ライブ文化とTikTok的アルゴリズムチャート文化は、本質的に同じ土俵にいる
最近よく思う。
ライブ文化を、TikTok的なアルゴリズムチャート文化への対抗軸として語る人がいる。
「数字ではない」
「生の体験こそ本物」
「現場の熱気が音楽の本質」
そういう言説だ。
けれど、よく考えると本当に対抗軸になっているのだろうか。
私はむしろ、この二つは本質的にかなり近い土俵にいるように見える。
TikTok的チャート文化が重視するのは、瞬間の熱量だ。
初速の再生数。
バズ。
同時に反応する人数。
その瞬間にどれだけ空気を動かせるか。
一方でライブ文化もまた、その場の熱量を価値にしている。
会場の一体感。
同じタイミングで手を上げること。
同じビートで身体が揺れること。
媒体が違うだけで、やっていることはかなり近い。
片方はデジタル空間で同期し、もう片方は物理空間で同期している。
つまりどちらも「瞬間の共有熱量」で勝負している。
この意味で、ライブ文化はアルゴリズム文化の対抗軸ではなく、同型の別フィールドにすぎないのではないか。
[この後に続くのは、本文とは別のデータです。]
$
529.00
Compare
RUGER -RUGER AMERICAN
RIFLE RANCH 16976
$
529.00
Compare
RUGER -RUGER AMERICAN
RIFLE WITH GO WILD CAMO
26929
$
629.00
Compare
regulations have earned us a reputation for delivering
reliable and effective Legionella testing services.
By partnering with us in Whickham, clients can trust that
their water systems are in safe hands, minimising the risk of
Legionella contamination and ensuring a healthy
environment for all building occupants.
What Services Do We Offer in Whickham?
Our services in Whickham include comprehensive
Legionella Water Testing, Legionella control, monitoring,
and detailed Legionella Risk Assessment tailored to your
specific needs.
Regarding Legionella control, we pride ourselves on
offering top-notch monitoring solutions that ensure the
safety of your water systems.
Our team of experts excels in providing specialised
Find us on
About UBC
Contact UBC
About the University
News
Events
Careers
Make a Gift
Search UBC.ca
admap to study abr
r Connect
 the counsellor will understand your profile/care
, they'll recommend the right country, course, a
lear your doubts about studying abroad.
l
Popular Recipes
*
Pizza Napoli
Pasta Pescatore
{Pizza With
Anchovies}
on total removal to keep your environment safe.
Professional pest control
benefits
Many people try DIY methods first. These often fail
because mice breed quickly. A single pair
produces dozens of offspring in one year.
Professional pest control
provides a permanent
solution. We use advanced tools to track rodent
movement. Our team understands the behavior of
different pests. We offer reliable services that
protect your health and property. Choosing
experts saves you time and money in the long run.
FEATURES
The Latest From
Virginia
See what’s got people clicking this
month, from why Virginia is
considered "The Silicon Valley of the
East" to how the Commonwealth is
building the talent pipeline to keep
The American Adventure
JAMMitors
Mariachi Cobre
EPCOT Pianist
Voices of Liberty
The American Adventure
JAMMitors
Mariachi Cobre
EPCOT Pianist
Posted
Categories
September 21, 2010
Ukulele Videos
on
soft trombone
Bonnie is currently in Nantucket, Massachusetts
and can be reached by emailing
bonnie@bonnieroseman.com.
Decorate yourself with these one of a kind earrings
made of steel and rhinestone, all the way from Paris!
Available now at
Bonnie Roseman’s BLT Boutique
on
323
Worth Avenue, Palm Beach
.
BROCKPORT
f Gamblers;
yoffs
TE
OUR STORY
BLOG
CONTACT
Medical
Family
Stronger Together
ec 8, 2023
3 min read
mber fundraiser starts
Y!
ここでユニークさを出そうとしても、結局は同じ評価軸の中で競合しているだけだ。
熱量を数で測るか、空気で測るかの違いしかない。
そして同じ土俵にいる以上、最終的にはより可視化されやすく、より拡散しやすい側に統合されていく。
つまりアルゴリズムに飲み込まれる。
本当に別の価値軸を作るなら、瞬間の共有熱量ではなく、時間を越えて残るものを作らなければならない。
何度も戻ってくる歌詞。
一人の心を埋める音楽。
数では測れない沈殿。
そこにこそ、ライブ文化ともチャート文化とも違う第三の軸があるのではないかと思う。